Dash war ein reiner Gassenhund, ein Art Mops mit einen Einschlag von Wachtelhund. Er war häßlich, hatte aber ein lebhaftes Grimassengesicht, aus dem Heller Verstand leuchtete.
Er schien zu verstehen, was man ihm sagte und seine Miene veränderte sich, je nachdem die Worte die man im selben Tone an ihn richtete, beschimpfend oder schmeichelhaft waren. Er rollte die Augen, zog die Lefzen in die Höhe, gefiel sich in allerlei regellosen Muskelzuckungen, lachte dann, daß man alle seine weißen Zähne sah; und er wußte es nur zu gut, wie drollig er sich bei diesen Faxen ausnahm. Oft versuchte er zu sprechen. Dann legte er die Pfote auf mein Knie, heftete seinen eindringlichen Blick auf mich und fing an, lange und zusammenhängend zu murmeln, zu ächzen, zu knurren, mit so wechselnder Betonung, daß es schwer hielt, darin nicht eine Sprache zu erkennen. Manchmal geschah es, daß ihm mitten in solcher Zwiesprache ein Blaffen oder sonst eine lautschallende Äußerung entfuhr; dann warf ich ihm einen strengen Blick zu und sprach: »Das heißt bellen, das heißt nicht sprechen; ist Er am Ende gar ein Tier?« Durch diese Andeutung gekränkt, nahm Dash seine Stimmübungen wieder auf, in die er den ergreifendsten Ausdruck legte. ›Dash erzählt seine unglücklichen Schicksale‹, hieß es dann.

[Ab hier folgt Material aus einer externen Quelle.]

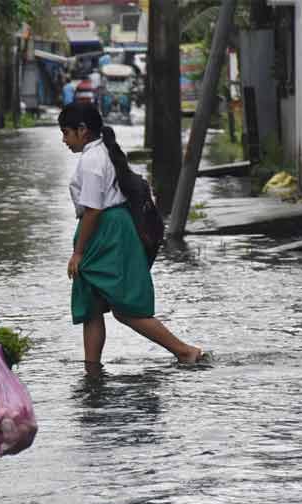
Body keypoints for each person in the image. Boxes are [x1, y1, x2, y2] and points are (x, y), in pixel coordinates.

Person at [58, 102, 208, 371]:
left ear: (82, 131)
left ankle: (185, 351)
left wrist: (78, 252)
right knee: (90, 303)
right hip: (108, 230)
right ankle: (92, 370)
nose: (64, 140)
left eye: (66, 132)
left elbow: (93, 210)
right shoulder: (101, 152)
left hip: (105, 232)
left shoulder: (93, 160)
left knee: (125, 307)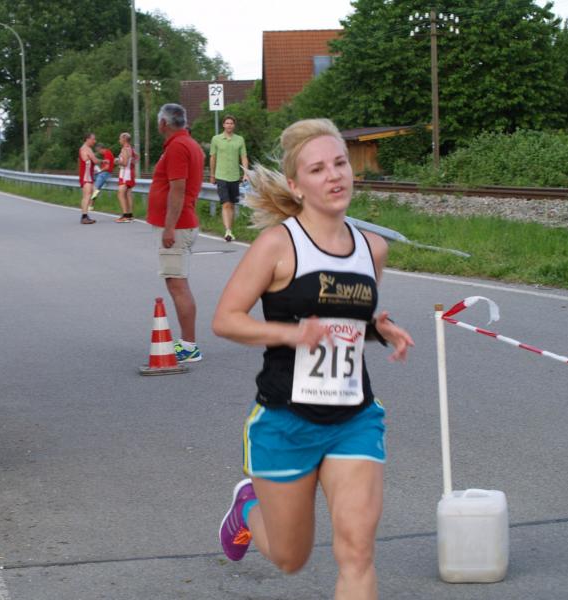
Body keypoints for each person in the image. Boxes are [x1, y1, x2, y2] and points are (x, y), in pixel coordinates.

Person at [211, 119, 414, 599]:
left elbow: (346, 318)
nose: (334, 175)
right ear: (296, 185)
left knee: (357, 551)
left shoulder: (373, 249)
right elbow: (226, 319)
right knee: (290, 557)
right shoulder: (278, 245)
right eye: (318, 169)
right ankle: (247, 509)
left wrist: (377, 329)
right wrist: (291, 333)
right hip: (285, 419)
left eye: (340, 163)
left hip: (354, 416)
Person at [147, 103, 204, 363]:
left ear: (163, 123)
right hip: (181, 223)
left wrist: (169, 227)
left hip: (178, 226)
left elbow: (178, 189)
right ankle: (187, 342)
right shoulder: (187, 143)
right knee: (176, 281)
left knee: (177, 284)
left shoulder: (178, 147)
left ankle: (189, 345)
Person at [210, 115, 249, 242]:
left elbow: (243, 157)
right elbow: (213, 157)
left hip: (234, 176)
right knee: (226, 204)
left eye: (231, 123)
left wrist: (246, 173)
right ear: (223, 125)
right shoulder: (216, 139)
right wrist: (212, 175)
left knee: (231, 204)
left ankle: (230, 230)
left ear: (234, 125)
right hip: (221, 176)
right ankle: (227, 230)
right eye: (227, 123)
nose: (229, 125)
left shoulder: (240, 139)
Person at [115, 133, 138, 223]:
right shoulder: (131, 148)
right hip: (130, 173)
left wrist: (117, 161)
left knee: (120, 194)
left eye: (120, 138)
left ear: (124, 139)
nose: (119, 140)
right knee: (128, 194)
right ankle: (130, 215)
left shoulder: (124, 149)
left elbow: (124, 163)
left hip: (125, 174)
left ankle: (125, 216)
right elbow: (137, 157)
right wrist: (131, 164)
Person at [78, 133, 98, 224]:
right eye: (93, 139)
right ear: (87, 139)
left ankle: (85, 215)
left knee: (89, 194)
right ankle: (84, 217)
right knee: (87, 195)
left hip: (88, 175)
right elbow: (95, 160)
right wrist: (103, 161)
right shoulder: (86, 149)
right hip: (86, 176)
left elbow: (93, 161)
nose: (94, 141)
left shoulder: (86, 148)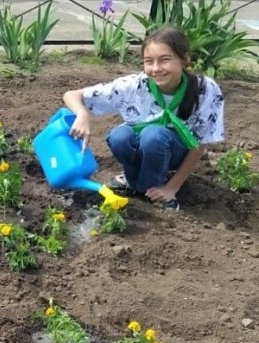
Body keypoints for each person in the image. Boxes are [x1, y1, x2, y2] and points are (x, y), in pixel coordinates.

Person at [62, 25, 225, 210]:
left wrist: (172, 188)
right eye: (149, 61)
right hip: (145, 142)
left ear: (184, 59)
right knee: (119, 137)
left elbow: (201, 143)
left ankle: (155, 189)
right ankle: (133, 181)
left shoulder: (205, 90)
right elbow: (72, 95)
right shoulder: (135, 85)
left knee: (153, 134)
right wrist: (83, 115)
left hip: (176, 151)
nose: (156, 69)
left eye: (165, 60)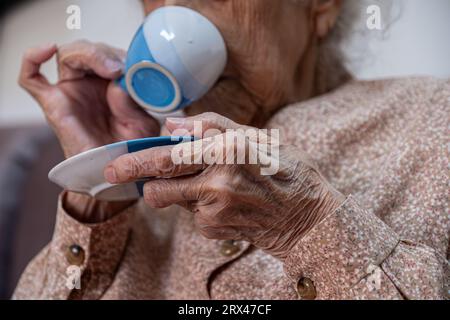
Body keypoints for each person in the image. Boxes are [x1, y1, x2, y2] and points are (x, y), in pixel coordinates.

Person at [13, 0, 449, 300]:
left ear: (321, 6)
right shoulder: (150, 157)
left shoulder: (434, 120)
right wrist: (99, 185)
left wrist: (305, 226)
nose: (175, 10)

Dash schwärmte für Zucker. Beim Nachtisch erschien er stets im Augenblick, da der Kaffee aufgetragen wurde und beanspruchte von jedem Tischgenossen ein Stück mit einer Beharrlichkeit, die stets von Erfolg gekrönt war. Er hatte schließlich diese freiwillige Gabe in eine regelrechte Steuer verwandelt, die er unnachsichtig einzog.
Mein Köter hatte zwar den Körper eines häßlichen Bettlers, doch wohnte darin die Seele eines Helden. Gebrechlich wie er war, griff er mit der Tollheit des Heldenmutes Hunde an, die zehnmal größer waren als er selber und ließ sich schauderhaft zurichten. Wie Don Quijote, der tapfere Ritter von der Mancha, zog er triumphierend aus und kam in kläglichem Aufzug wieder heim. Ach! er sollte das Opfer seines Mutes werden. Vor einigen Monaten brachte man ihn mit gebrochenem Kreuz nach Hause. Er war im Kampfe mit einem ungeschlachten Neufundländer gefallen.
Im folgenden Kapitel will ich die Chronik der Chamäleons, Eidechsen und Elstern und anderer Tierchen aufzeichnen, die in meiner kleinen Menagerie gelebt haben.